▶ **Working data**:

┏━━

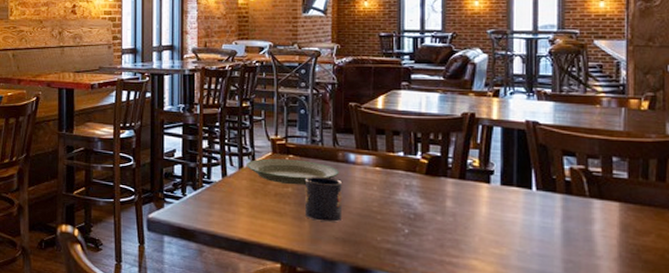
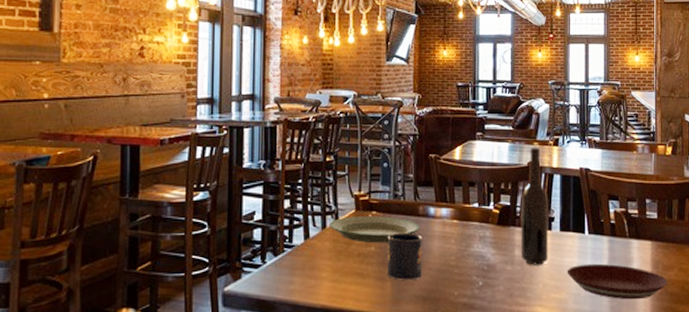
bottle: none [453,99,487,218] -> present [520,148,549,265]
plate: none [509,221,642,264] -> present [567,263,668,300]

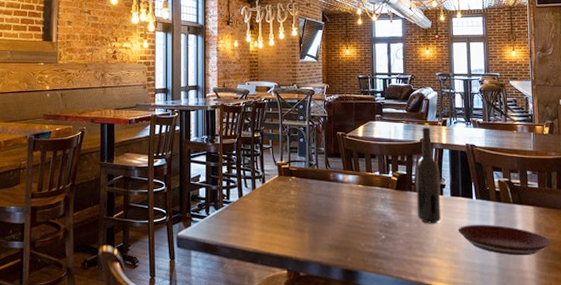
plate: present [328,216,420,244] -> none [257,180,331,202]
mug: present [386,233,422,280] -> none [304,195,334,232]

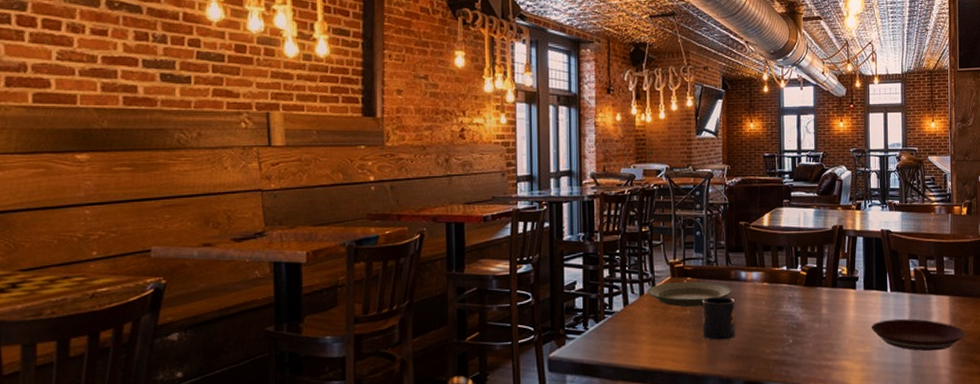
plate: none [257,180,331,202] -> present [646,281,732,308]
mug: none [304,195,334,232] -> present [701,296,735,341]
bottle: present [415,127,441,224] -> none [827,212,854,322]

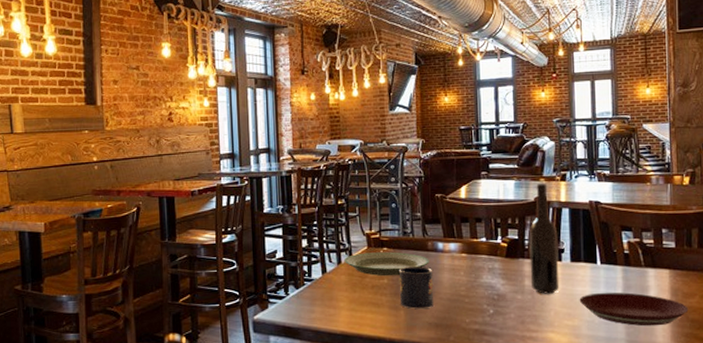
bottle: none [827,212,854,322] -> present [529,184,560,294]

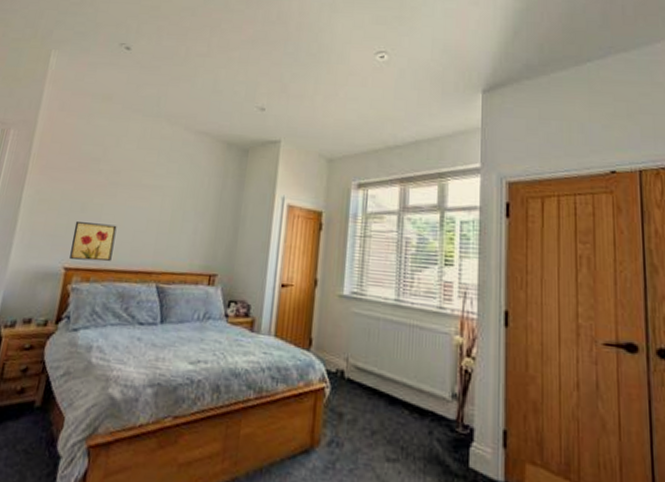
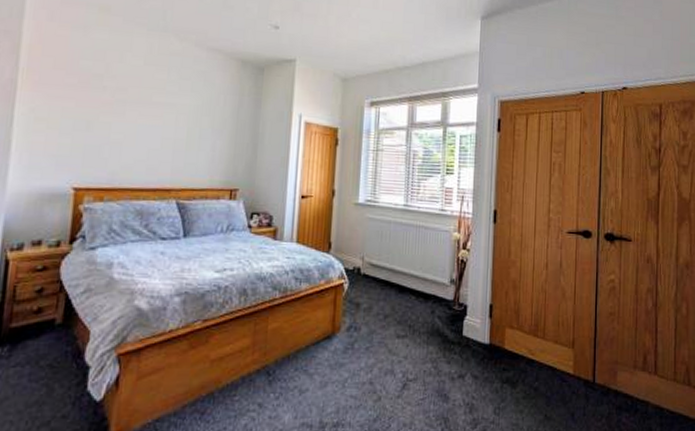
wall art: present [70,222,117,262] -> none [78,141,129,181]

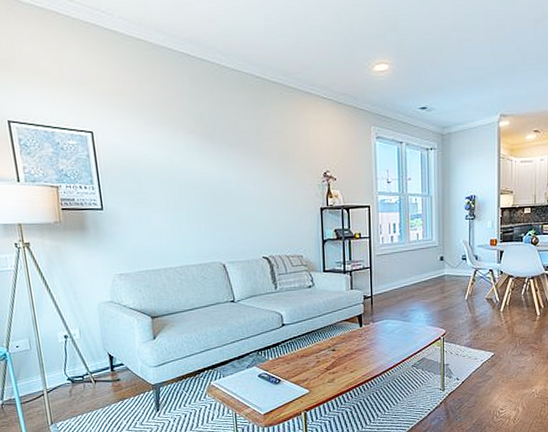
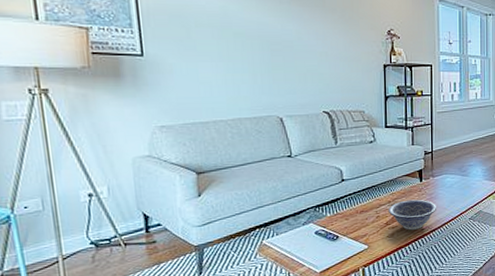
decorative bowl: none [329,345,378,376] -> present [389,199,437,230]

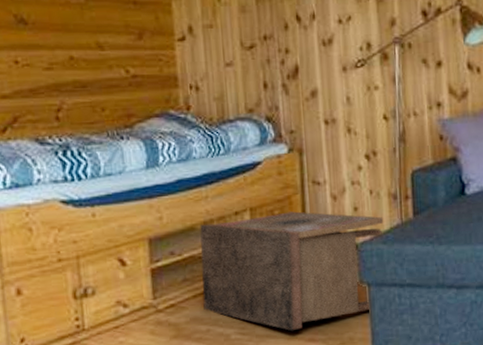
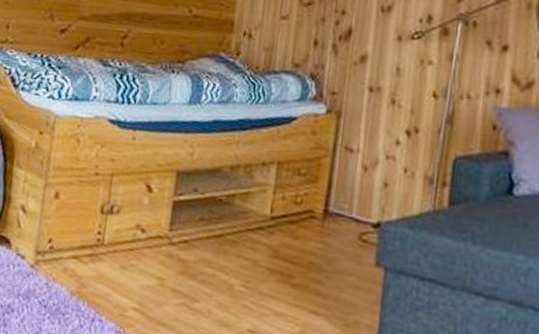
nightstand: present [199,211,384,331] -> none [214,168,415,298]

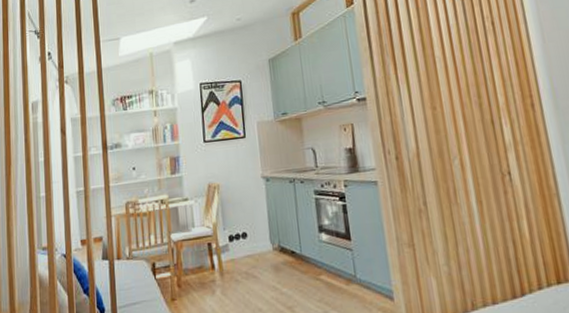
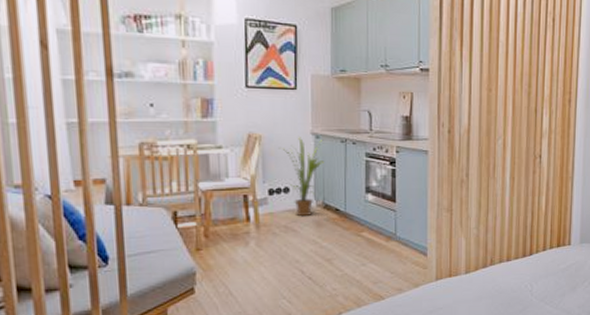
house plant: none [235,182,276,262] -> present [279,137,324,217]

┗━━

▶ **Task to complete**:
Word for word, set down every line of the records above, and leave the pictures out.

▶ **Exercise response**:
bottle: none [453,99,487,218] -> present [520,148,549,265]
plate: none [509,221,642,264] -> present [567,263,668,300]

plate: present [328,216,420,244] -> none [257,180,331,202]
mug: present [386,233,422,280] -> none [304,195,334,232]

plate: none [257,180,331,202] -> present [646,281,732,308]
mug: none [304,195,334,232] -> present [701,296,735,341]
bottle: present [415,127,441,224] -> none [827,212,854,322]

bottle: none [827,212,854,322] -> present [529,184,560,294]

wall art: present [70,222,117,262] -> none [78,141,129,181]

decorative bowl: none [329,345,378,376] -> present [389,199,437,230]

nightstand: present [199,211,384,331] -> none [214,168,415,298]

house plant: none [235,182,276,262] -> present [279,137,324,217]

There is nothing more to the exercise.